On 06/05/2014 08:09 PM, Steven Schveighoffer wrote:
A quick example:
T[] getBuf(T)() @safe
{
T[100] ret;
auto r = ret[];
return r;
}
void main() @safe
{
auto buf = getBuf!int();
}
Note, the above compiles. An interesting thing here is that we have explicitly
marked getBuf as @safe. So what if we want to remove that? It STILL compiles,
because the compiler infers @safety!
AFAIK it's a well known problem.
This situation is very bad. I personally think that we need to make
slicing a stack-allocated array INVALID in @safe code,
This issue is not a fundamental problem with @safe, nor is it a matter
of personal opinion, this is simply a compiler bug.
and not let that
code be inferred safe. We have already demonstrated an easy way to make
an internal delegate that can be @trusted for one line.
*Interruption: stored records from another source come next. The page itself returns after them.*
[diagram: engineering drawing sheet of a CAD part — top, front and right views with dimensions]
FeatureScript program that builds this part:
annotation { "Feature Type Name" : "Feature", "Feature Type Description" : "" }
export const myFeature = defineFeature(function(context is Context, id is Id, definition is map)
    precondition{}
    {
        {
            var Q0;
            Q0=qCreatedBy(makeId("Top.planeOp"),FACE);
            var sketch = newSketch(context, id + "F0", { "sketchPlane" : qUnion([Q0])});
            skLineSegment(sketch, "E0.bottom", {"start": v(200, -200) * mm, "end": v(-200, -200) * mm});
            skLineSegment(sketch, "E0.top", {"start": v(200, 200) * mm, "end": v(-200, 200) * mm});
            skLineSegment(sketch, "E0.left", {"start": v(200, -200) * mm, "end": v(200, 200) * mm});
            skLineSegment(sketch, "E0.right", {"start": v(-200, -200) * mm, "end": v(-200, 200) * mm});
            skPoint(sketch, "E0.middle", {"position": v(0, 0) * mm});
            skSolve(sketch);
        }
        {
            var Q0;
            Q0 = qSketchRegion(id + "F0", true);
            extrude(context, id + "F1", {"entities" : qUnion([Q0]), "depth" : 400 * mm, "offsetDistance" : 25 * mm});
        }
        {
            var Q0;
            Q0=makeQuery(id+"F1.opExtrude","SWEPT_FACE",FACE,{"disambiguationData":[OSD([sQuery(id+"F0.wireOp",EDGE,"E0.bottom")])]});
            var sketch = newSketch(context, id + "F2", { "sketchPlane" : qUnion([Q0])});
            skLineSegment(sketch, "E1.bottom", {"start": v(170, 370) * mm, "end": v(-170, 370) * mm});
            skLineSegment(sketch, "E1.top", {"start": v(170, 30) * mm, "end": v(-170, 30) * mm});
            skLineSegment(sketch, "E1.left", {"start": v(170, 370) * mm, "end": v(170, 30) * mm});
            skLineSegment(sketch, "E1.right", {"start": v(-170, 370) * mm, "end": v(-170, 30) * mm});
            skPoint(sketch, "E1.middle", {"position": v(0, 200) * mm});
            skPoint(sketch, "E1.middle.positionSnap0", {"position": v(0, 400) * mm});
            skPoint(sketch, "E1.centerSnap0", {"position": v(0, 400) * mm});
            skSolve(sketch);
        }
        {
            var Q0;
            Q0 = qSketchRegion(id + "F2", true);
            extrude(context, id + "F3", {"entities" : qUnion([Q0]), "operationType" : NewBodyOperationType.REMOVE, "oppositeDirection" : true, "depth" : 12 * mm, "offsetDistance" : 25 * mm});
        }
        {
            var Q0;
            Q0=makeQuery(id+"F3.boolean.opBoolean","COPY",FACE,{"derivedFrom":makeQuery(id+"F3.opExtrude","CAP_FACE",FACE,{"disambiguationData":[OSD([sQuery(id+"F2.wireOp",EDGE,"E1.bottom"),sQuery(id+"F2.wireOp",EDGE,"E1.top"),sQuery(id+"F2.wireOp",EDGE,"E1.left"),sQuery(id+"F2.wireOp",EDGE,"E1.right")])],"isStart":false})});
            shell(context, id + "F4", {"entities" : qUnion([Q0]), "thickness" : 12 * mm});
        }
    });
That should be
used to work around this limitation.
I propose that we start migrating towards making slicing of stack data
un-@safe, first by making it a warning, enabled with -w. Then making it
an error.
Thoughts?
The fundamental issue seems to lie in methodology and it is that @safe
is approximated by the DMD implementation from the wrong side. Instead
of gradually banning usage of more and more constructs in @safe, the
implementation should have started out with not allowing any constructs
in @safe code and then should have gradually allowed more and more
manually verified to be memory safe constructs.